Friday, September 24, 2010

Good night and sweet dreams!


Day 19 and by the evening I'm just exhausted. Ironically, I'm less fatigued throughout my day and I wake up with more energy, but by evening I am DONE. Now for the good, the bad and the ugly. The good is my stamina increases every time I go for a jog which is intense positive reinforcement. Also it helps keep the weight down and prevents saggy, flabby big bottom syndrome, so thank you, I'll take it. The bad is feeling a little melancholy throughout the day, every day. Feeling low doesn't make me want to smoke, but its a primary contributor to my exhaustion at the end of the day. Loooots of changes in the body, looooots of hormones in flux right now. I just need to be a little patient and do a bit more yoga to even the system out. Make a little plan to help me through and stick to it, that's what I need to arrange for myself at the moment. The ugly are the return of canker sores This is not uncommon for A, people who have recently quit smoking or B, people under a lot of stress or C, people who have quit smoking who feel stressed out.
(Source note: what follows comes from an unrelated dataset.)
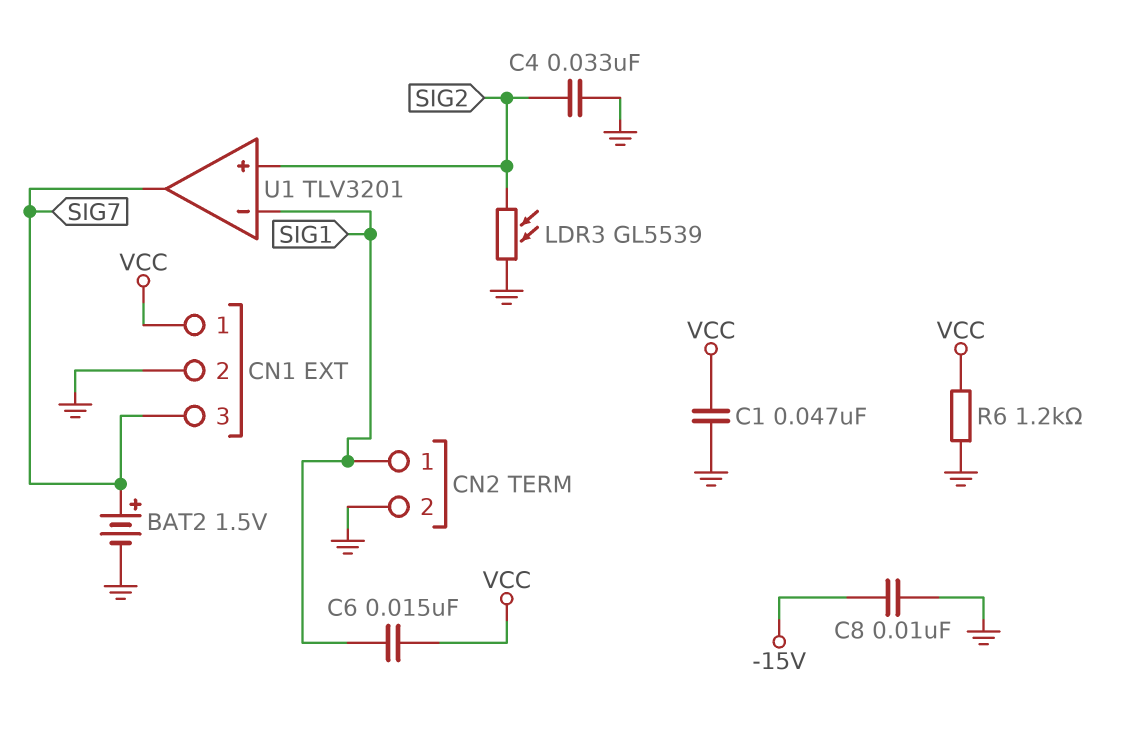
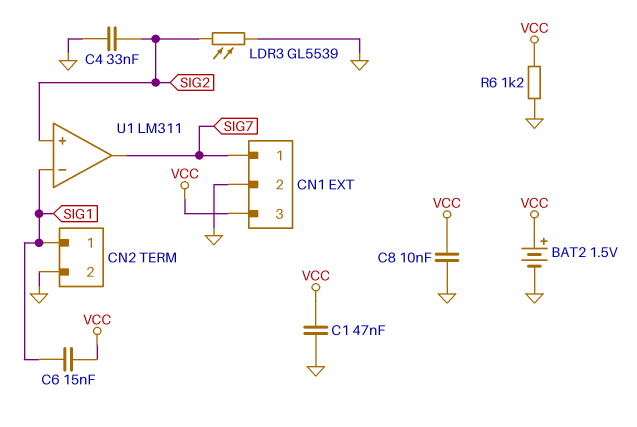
BAT2: 1.5V (plus SIG7, minus GND) -> 1.5V (plus VCC, minus GND)
C8: 10nF (-15V, GND) -> 10nF (GND, VCC)
CN1 pin 1: VCC -> SIG7
CN1 pin 3: SIG7 -> VCC
U1: TLV3201 -> LM311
I'm listening to my body and its telling me to look in the vitamin cabinet for B12 and if there isn't any in there this would be a fabulous time to go buy some. So there you have it, my grand plan for personal health and just getting through right now; keep jogging, increase the yoga and take B12 vitamins.
ps. Only have urges for a few hours in the evening. They come and go, I mean I'd like to kick their sorry ass right out of this house permanently, but eventually they will understand there unwanted and leave of there on accord!